## [Your assignment]
Write out the rows verbatim, starting at the first row and ending at the line that contains "What is the difference between the second", with both ends included.

## [Stored rows]
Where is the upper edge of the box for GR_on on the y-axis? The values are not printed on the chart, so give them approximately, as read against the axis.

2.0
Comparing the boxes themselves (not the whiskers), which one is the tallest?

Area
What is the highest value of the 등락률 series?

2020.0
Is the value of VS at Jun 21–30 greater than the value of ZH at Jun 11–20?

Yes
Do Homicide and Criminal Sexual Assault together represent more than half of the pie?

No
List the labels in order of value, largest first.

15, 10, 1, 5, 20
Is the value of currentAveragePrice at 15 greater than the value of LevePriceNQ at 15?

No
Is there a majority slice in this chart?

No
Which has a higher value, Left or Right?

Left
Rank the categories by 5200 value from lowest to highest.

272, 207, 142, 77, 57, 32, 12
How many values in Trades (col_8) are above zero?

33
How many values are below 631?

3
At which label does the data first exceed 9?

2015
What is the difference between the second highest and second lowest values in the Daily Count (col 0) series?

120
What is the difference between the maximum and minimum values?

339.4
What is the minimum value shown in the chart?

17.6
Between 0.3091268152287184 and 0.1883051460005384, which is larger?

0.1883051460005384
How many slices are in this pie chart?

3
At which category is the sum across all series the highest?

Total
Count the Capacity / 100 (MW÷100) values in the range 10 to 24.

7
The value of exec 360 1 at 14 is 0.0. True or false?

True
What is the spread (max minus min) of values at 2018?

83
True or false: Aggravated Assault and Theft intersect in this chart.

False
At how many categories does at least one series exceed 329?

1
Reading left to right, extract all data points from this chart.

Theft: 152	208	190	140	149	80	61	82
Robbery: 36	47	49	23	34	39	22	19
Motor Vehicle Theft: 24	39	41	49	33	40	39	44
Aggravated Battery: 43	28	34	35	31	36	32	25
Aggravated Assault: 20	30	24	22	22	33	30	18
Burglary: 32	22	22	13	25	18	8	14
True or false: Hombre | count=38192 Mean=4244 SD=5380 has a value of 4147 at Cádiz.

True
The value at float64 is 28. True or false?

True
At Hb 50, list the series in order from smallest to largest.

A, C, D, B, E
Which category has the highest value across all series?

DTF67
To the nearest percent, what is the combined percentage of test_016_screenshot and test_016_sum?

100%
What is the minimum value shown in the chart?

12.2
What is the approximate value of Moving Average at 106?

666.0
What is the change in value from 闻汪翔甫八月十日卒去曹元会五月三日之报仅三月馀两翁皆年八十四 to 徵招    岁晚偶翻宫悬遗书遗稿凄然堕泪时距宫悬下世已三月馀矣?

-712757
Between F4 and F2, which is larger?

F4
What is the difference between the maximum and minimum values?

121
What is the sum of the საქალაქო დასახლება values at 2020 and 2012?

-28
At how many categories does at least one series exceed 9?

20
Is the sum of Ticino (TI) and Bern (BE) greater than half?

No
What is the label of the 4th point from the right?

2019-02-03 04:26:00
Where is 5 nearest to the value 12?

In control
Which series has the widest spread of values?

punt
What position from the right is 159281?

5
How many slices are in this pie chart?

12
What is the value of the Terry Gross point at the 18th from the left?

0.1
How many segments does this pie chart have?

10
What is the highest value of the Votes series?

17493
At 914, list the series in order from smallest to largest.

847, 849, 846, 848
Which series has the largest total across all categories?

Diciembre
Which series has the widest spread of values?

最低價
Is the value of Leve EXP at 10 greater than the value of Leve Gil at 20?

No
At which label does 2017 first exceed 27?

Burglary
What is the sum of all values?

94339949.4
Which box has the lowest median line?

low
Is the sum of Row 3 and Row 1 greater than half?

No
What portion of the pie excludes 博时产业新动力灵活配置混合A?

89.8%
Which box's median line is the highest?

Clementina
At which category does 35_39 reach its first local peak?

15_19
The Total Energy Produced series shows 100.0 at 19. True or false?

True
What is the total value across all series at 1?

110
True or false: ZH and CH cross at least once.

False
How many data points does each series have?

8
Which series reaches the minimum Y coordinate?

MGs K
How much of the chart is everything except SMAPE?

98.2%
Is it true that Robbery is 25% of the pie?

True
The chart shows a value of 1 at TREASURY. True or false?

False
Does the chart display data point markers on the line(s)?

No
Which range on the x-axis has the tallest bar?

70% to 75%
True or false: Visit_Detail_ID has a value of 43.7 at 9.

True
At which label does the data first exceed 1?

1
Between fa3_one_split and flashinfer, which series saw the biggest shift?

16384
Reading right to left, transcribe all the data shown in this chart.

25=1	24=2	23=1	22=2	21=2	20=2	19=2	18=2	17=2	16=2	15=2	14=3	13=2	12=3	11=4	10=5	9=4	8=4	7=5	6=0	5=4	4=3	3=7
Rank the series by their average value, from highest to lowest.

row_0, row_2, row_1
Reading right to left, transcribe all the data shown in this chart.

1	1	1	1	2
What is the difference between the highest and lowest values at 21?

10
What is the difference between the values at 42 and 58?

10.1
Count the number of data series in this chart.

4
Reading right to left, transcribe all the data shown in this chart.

## [Reply]
Where is the upper edge of the box for GR_on on the y-axis? The values are not printed on the chart, so give them approximately, as read against the axis.

2.0
Comparing the boxes themselves (not the whiskers), which one is the tallest?

Area
What is the highest value of the 등락률 series?

2020.0
Is the value of VS at Jun 21–30 greater than the value of ZH at Jun 11–20?

Yes
Do Homicide and Criminal Sexual Assault together represent more than half of the pie?

No
List the labels in order of value, largest first.

15, 10, 1, 5, 20
Is the value of currentAveragePrice at 15 greater than the value of LevePriceNQ at 15?

No
Is there a majority slice in this chart?

No
Which has a higher value, Left or Right?

Left
Rank the categories by 5200 value from lowest to highest.

272, 207, 142, 77, 57, 32, 12
How many values in Trades (col_8) are above zero?

33
How many values are below 631?

3
At which label does the data first exceed 9?

2015
What is the difference between the second highest and second lowest values in the Daily Count (col 0) series?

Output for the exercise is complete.